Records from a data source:
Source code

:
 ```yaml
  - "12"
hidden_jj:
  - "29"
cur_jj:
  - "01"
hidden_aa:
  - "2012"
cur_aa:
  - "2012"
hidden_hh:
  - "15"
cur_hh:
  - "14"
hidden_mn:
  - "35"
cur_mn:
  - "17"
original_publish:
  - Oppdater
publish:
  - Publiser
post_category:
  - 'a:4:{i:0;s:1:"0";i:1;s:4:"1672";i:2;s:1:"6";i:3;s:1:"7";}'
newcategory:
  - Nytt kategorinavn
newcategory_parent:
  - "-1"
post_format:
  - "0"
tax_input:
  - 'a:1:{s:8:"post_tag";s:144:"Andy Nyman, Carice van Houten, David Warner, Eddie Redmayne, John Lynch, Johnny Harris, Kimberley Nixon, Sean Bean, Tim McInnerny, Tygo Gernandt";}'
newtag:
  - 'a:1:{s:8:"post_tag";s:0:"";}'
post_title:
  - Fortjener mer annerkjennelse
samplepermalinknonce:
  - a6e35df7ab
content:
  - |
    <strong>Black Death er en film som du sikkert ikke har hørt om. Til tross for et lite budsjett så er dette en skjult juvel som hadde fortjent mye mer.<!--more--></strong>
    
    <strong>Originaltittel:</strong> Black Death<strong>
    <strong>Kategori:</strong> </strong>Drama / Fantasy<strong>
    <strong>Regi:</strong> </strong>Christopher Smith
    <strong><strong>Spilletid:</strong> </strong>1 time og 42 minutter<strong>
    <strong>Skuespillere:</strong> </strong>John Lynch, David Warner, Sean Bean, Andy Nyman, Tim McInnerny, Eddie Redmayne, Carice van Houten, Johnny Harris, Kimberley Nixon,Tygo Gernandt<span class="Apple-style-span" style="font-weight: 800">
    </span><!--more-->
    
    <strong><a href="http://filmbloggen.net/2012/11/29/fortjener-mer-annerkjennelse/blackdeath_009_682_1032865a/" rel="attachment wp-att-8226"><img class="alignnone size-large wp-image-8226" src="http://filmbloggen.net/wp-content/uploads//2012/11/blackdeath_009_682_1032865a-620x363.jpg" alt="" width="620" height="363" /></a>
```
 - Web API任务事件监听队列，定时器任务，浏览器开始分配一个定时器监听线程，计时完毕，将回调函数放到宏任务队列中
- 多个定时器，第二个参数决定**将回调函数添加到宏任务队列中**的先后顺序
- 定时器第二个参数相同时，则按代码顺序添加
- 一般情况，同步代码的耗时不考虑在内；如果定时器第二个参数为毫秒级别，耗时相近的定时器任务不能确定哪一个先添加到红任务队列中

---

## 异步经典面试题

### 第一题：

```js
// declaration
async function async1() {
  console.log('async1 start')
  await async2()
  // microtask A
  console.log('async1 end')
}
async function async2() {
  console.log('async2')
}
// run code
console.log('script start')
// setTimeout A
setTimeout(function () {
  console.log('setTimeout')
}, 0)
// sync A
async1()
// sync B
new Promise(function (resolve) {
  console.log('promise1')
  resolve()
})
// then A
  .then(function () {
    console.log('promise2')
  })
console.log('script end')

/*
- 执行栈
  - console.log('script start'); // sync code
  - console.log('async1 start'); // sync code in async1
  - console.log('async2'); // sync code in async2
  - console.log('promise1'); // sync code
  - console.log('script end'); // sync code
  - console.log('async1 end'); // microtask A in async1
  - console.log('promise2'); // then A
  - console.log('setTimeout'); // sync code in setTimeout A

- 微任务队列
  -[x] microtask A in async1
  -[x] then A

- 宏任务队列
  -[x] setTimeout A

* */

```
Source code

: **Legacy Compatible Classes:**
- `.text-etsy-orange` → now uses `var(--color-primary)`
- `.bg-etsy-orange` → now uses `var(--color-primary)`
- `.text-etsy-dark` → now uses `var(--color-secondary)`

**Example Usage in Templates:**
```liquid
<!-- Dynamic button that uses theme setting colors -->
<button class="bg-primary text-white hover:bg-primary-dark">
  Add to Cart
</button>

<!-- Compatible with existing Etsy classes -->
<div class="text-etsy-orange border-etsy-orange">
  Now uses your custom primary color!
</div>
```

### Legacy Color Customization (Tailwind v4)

» EXERCISE REQUIREMENTS: Search the data above for the word "script", then gather each line in which it appears.

» REPLY:
console.log('script start')
console.log('script end')
  - console.log('script start'); // sync code
  - console.log('script end'); // sync code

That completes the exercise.